In railroad jargon, the 102-ton locomotive is called a 4-6-2 because of its wheel configuration. The “6" means three pairs of driving wheels, which stand more than five feet high, move the engine and the train. They are linked on both sides by a connecting rod to a large piston, which is shoved back and forth by steam.
Such technology, now almost ancient, gives an exhilarating sensation of speed. In the locomotive cab, buffeted by gusts of pungent coal smoke and steam, it feels as if the crew can barely control the awesome power unleashed by the heating of water into vapor. The engine hisses and seethes, like a giant pressure cooker, and seems ready to burst.

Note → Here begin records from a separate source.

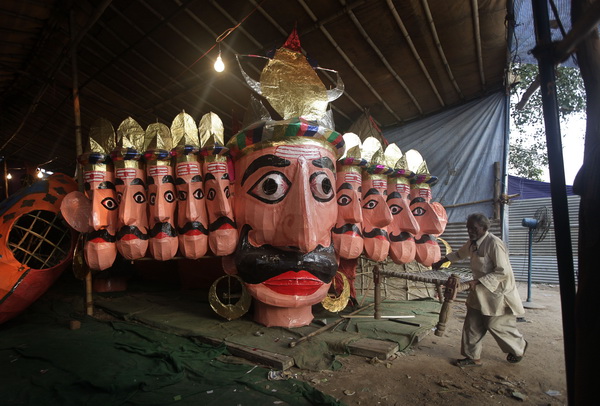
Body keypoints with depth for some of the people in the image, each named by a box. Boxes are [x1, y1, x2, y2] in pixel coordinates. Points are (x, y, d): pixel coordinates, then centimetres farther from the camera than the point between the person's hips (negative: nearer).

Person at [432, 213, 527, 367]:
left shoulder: (494, 243, -23)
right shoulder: (473, 242, 3)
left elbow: (503, 272, -25)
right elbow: (460, 253, 25)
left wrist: (478, 282, -27)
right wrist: (442, 261, 21)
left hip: (497, 292, -7)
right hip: (480, 291, 8)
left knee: (495, 324, 5)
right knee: (472, 324, 8)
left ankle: (519, 347, 35)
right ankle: (473, 357, 22)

As the modernization of India’s railroads continues, skills that allowed people to earn a living through steam are becoming more and more irrelevant. Sharma, a railroad employee since 1988, uses his shovel like a precision instrument. He can heave coal evenly throughout the firebox and appears to know intuitively when it’s time to toss in more to maintain an even, 12-inch-high layer of burning anthracite.
Singh, No. 7102’s 43-year-old engineer, or “driver,” as they say in India, has worked with steam so long that he seems to have organically meshed with his handlebar-shaped regulator handle and reversing wheel. By manipulating those two controls as he stands by the engine’s right-hand window, he regulates the flow of steam and motion of the pistons that make the driving wheels speed up or slow down.
As steam locomotives are retired, their crewmen are supposed to be provided by Indian Railways with new jobs. Sharma, though, isn’t confident. Sweat streaming down his bearded face, he says he will likely be transferred to work as an assistant in an electric or diesel locomotive, but will probably never advance because of quotas that reserve some railroad jobs for people of lower castes. Sharma is a Brahman, a member of Hinduism’s highest stratum.
On impulse, Second Fireman Ghan Shyam Singh grabs a hunk of coal, and sends it spinning into the darkness. The 24-year-old joins his hands together in a sign of reverence. He has given the sacred river some coal as an offering, he says, because he isn’t carrying any coins.